Blood-forming disorders get new human cord cell therapy: Like a jackhammer on your back, the stomach, in the head and sometimes in the whole body that is relieved only by powerful, addictive painkillers. That’s how it feels to suffer from sickle-cell anemia.
The disease, caused by inheriting a gene that makes rigid, sickle-shaped cells, leads blood to clump and circulation to slow down, causing sudden episodes of extreme pain. It’s chronic and untreatable.
In turn, people who have hemophilia, a disorder in the blood-clotting system, suffer excessive bleeding. While small cuts don’t cause big problems, people with hemophilia risk deep internal bleeding.
They can also bleed painfully into joints and into muscles. Bleeding into muscles causes pain and swelling—and swelling can increase pressure on tissues and nerves, causing permanent damage and even deformity to muscles.
Hemophiliacs can also lose their sight from bleeding into the eye or from small bleeds in the brain, which can also cause psychiatric problems and even retardation. Most hemophiliac children die from bleeding in the brain—that can even occur spontaneously. Hemophilia is a lifelong disease.

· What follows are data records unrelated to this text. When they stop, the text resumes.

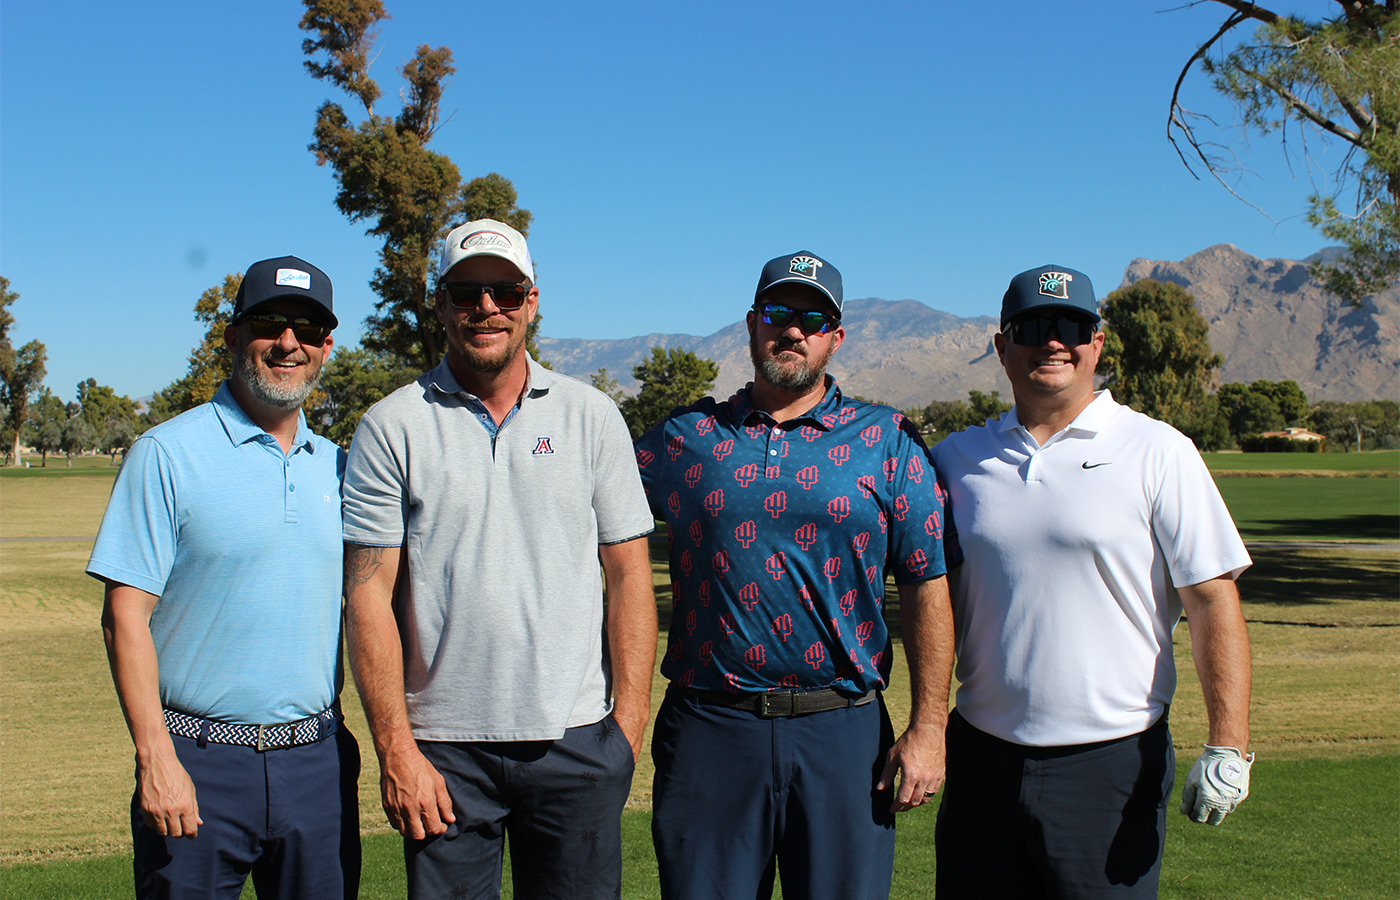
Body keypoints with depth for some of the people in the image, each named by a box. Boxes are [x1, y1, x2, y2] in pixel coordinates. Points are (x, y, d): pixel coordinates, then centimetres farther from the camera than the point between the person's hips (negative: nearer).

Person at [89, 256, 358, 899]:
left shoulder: (336, 465, 10)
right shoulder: (167, 454, -5)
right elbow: (125, 616, -8)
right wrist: (155, 758, -15)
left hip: (319, 762, 4)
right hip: (200, 761, -4)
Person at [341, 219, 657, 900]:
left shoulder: (592, 417, 5)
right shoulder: (392, 427, 1)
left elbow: (629, 576, 5)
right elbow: (369, 595, -2)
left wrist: (629, 723, -2)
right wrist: (395, 750, -7)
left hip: (576, 741, 1)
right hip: (443, 746, -1)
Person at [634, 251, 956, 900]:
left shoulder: (887, 442, 4)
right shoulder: (685, 437, 7)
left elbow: (926, 587, 1)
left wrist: (928, 726, -4)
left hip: (842, 731, 0)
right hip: (709, 726, 1)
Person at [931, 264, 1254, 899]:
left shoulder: (1157, 453, -2)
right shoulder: (956, 458, 8)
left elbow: (1212, 600, -5)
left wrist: (1228, 747, -12)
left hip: (1112, 766, -3)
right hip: (982, 756, 3)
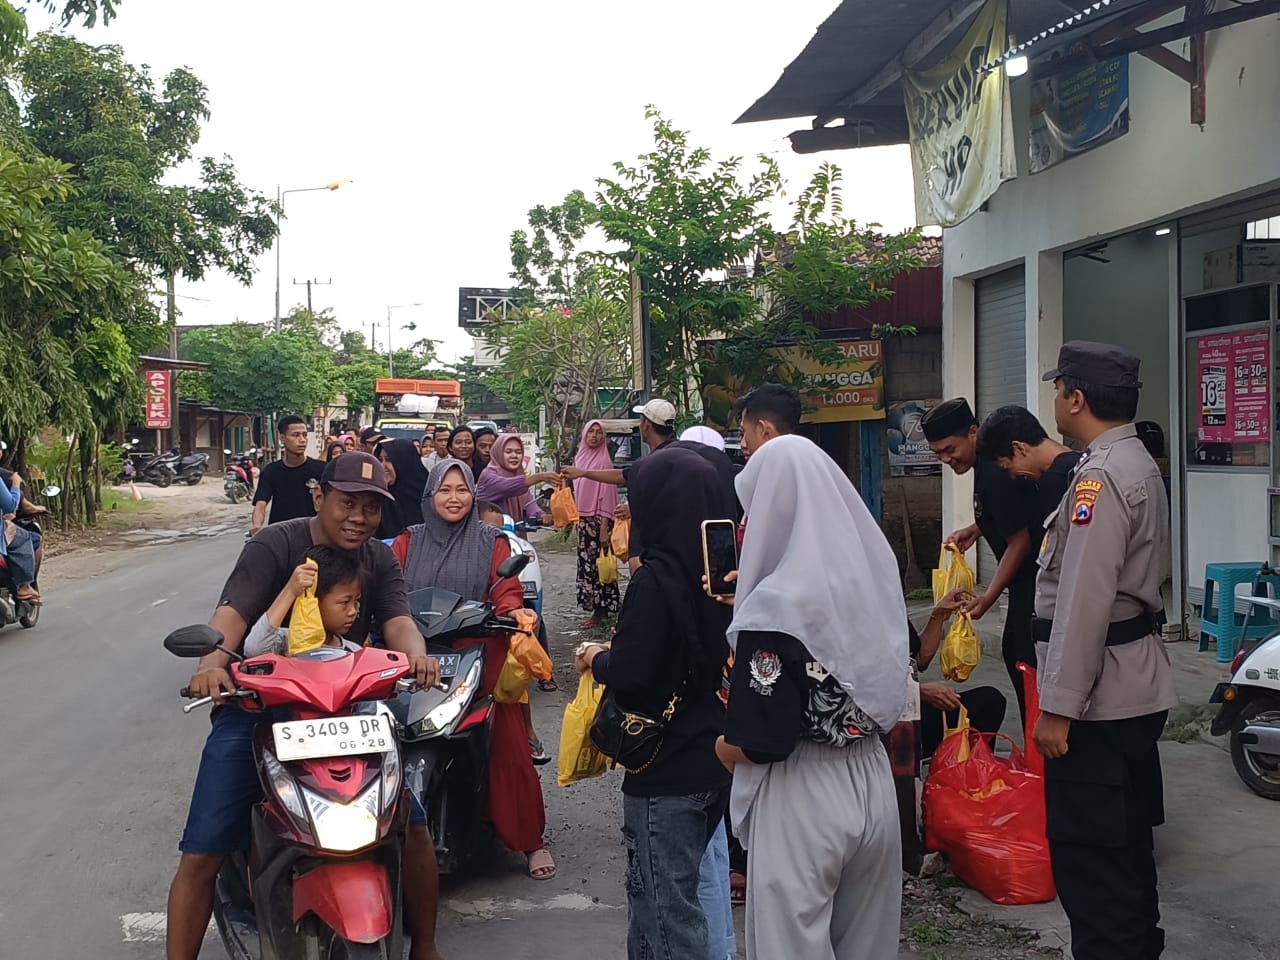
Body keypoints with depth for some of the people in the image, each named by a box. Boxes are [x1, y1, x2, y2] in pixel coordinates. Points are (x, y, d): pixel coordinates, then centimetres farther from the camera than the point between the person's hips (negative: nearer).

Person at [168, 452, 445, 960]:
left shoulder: (381, 562, 6)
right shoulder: (274, 545, -8)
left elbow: (398, 621, -9)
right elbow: (232, 612, -21)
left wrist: (416, 654, -33)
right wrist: (213, 660, -43)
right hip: (256, 709, -3)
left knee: (413, 828, -4)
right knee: (202, 854, -10)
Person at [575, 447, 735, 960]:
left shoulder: (657, 578, -20)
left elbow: (628, 676, -24)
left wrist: (597, 657, -3)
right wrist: (621, 651, 14)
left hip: (667, 767, -7)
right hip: (719, 761, 8)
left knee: (668, 905, 5)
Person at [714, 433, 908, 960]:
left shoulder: (775, 609, -20)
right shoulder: (870, 573, -1)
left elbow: (754, 743, -20)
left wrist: (724, 743, 3)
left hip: (803, 801, -6)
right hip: (873, 786, 7)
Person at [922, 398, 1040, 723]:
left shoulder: (996, 475, -24)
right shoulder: (986, 465, 7)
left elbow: (1019, 542, -21)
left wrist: (988, 597, -19)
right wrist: (975, 530, 9)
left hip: (1034, 578, -11)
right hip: (1026, 579, 11)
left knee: (1028, 661, -8)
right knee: (1014, 652, 17)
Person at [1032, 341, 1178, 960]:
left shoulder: (1099, 478, -19)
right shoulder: (1140, 463, 13)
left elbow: (1084, 602, -24)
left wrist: (1058, 706, -22)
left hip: (1099, 699, -10)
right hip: (1135, 690, 10)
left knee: (1089, 862, -4)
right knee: (1127, 846, 21)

Because people with beta-thalassemias produce inadequate amount of hemoglobin, the substance found inside all red blood cells that transports oxygen throughout the body, they suffer from severe anemia that doesn’t only make them weak and tired but may even require them to undergo frequent blood transfusions.
If untreated, severe anemia can result in bone thinning and heart failure. Lifelong transfusions lead to increased iron deposition, causing thyroid and liver failure—and even heart failure.
Sickle-cell anemia, hemophilia and beta-thalassemia are only some of the disabling disorders affecting the hematopoietic or blood-forming system—and people who suffer from these are apt to benefit for a new therapy that uses hematopoietic progenitor cells-cord (HPC-C) cells.
In November last year, the United States Food and Drug Authority approved for the first time the therapy that uses these self-recreating cells of human blood taken from cord blood.
After a baby is born and the umbilical cord is cut, some blood remains in the blood vessels of the placenta and the portion of the umbilical cord that remains attached to it. This blood, called “cord blood,” is no longer needed by the baby and in recent years, has been harvested—with the permission of birth mothers to produce stem cells and other cord-blood products like hematopoietic progenitor cells.
After being collected, cord blood is isolated, processed, frozen and stored in a cord blood bank for future use. The bank is regulated by the FDA.
The new product, called HEMACORD, is made from self-recreating “progenitor” cells that are similar to stem cells and will be used to treat patients with blood-forming system disorders, blood cancers, some inherited metabolic and immune system disorders. It is manufactured by the New York Blood Center, Inc., based in New York, NY.
“The use of cord blood hematopoietic progenitor cell therapy offers potentially life-saving treatment options for patients with these types of disorders,” says Dr. Karen Midthun, director of the U.S. Food and Drug Authority’s Center for Biologics Evaluation and Research in a statement released on Nov. 10, 2011 and is available on the agency’s website.
Hematopoietic progenitor cells (HPCs) are blood-forming cells used in transplants that can come from three sources—cord blood, bone marrow and peripheral blood. HEMACORD contains HPCs from human cord blood.
The FDA explains: Once these cells are infused into patients, the cells migrate into the bone marrow where they divide and mature. When the mature cells move into the bloodstream they can partially or fully restore the number and function of many blood cells, including immune function.
“We have been using cord blood for years,” a Reuters report quotes Dr. Machi Scaradavou, medical director of the NYBC’s National Cord Blood Program, as saying. “Recently, FDA decided that it needs to be licensed and this is the first cord blood product and stem cell product to be licensed.”
In 2009, the FDA guided manufacturers of such therapies to submit by October 20 applications either for a license or for an approval as an investigational new drug. National Cord Blood Program is the first to get FDA’s nod, Scaradavou said.
HEMACORD comes with a boxed warning, the FDA’s most serious warning associated that it reserves for serious side effects. The warning says HEMACORD is associated with possibly fatal risks of Graft Versus Host Disease, engraftment syndrome, graft failure and infusion reactions. These diseases may be fatal, the FDA said.
The agency also warned that patients who receive HEMACORD should be monitored carefully. A risk- benefit assessment, unit selection and administration of HEMACORD should be done under the direction of a physician experienced in hematopoietic stem cell transplantation, it said.